Assigned task
Pull out every line of the items below, from the very first one up to and including the line with "left elbow: (854, 1735, 8)", and reproduce them without any change.

_ _ _ _ _

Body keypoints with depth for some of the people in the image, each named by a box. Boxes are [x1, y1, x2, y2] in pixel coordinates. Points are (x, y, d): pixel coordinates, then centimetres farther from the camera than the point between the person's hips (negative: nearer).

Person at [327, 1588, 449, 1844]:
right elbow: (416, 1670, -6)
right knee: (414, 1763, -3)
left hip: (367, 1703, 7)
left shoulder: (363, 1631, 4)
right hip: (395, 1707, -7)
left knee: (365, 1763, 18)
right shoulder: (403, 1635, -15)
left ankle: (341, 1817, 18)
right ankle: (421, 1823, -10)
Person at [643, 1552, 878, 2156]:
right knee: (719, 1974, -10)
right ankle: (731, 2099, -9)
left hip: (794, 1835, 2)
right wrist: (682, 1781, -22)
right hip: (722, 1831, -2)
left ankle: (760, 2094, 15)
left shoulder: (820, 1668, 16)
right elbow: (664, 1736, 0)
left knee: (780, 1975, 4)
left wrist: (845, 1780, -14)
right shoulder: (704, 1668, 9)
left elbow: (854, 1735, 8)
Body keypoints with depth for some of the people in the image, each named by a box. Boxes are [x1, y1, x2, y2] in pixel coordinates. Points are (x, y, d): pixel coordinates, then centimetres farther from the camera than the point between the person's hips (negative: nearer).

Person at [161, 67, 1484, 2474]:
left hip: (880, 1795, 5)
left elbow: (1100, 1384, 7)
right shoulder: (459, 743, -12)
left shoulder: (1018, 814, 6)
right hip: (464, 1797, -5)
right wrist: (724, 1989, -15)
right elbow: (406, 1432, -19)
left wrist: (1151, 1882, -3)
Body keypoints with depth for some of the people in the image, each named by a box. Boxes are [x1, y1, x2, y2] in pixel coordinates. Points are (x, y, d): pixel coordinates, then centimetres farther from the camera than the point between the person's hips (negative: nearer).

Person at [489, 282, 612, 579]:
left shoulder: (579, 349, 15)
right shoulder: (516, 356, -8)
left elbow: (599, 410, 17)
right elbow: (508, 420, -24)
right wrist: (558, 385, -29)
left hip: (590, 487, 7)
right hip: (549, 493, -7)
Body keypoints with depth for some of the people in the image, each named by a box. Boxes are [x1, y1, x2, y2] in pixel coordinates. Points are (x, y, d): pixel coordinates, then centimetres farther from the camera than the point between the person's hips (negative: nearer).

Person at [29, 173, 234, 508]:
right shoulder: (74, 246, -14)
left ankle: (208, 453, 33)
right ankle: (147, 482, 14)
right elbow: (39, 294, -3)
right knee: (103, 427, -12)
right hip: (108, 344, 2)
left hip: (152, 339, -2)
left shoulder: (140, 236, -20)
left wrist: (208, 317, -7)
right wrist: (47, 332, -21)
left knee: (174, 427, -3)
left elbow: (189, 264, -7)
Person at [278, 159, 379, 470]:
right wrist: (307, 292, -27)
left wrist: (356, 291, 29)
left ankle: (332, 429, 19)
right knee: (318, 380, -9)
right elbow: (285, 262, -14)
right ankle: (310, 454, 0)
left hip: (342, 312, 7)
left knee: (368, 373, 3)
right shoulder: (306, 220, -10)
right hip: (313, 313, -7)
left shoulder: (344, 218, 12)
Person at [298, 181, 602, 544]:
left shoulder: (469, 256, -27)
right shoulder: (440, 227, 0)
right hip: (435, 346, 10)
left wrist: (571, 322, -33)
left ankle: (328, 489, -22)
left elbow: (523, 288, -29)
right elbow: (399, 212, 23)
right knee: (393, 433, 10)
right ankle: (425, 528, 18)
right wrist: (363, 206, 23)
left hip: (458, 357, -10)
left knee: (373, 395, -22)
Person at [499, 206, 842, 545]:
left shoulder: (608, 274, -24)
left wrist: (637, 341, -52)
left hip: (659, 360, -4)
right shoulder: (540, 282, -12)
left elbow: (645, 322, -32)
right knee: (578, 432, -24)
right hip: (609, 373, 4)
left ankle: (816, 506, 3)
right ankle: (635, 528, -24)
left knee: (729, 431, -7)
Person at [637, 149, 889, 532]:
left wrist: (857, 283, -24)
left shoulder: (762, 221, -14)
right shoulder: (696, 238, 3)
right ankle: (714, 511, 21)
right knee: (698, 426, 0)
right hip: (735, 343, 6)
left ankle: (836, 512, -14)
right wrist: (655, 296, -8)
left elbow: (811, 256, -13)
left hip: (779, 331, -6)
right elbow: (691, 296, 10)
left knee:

_ _ _ _ _

Result of the exercise
Body keypoints with depth for some of the people in the image, each named by a box. Boxes are [x1, y1, x2, y2] in pixel coordinates. Points are (x, y, d): pixel coordinates, then centimetres farther from the camera than the point between the person's hips (negative: nearer).

Person at [327, 1588, 449, 1844]:
right elbow: (416, 1670, -6)
right knee: (414, 1763, -3)
left hip: (367, 1703, 7)
left shoulder: (363, 1631, 4)
right hip: (395, 1707, -7)
left knee: (365, 1763, 18)
right shoulder: (403, 1635, -15)
left ankle: (341, 1817, 18)
right ankle: (421, 1823, -10)
Person at [643, 1552, 878, 2156]:
right knee: (719, 1974, -10)
right ankle: (731, 2099, -9)
left hip: (794, 1835, 2)
right wrist: (682, 1781, -22)
right hip: (722, 1831, -2)
left ankle: (760, 2094, 15)
left shoulder: (820, 1668, 16)
right elbow: (664, 1736, 0)
left knee: (780, 1975, 4)
left wrist: (845, 1780, -14)
right shoulder: (704, 1668, 9)
left elbow: (854, 1735, 8)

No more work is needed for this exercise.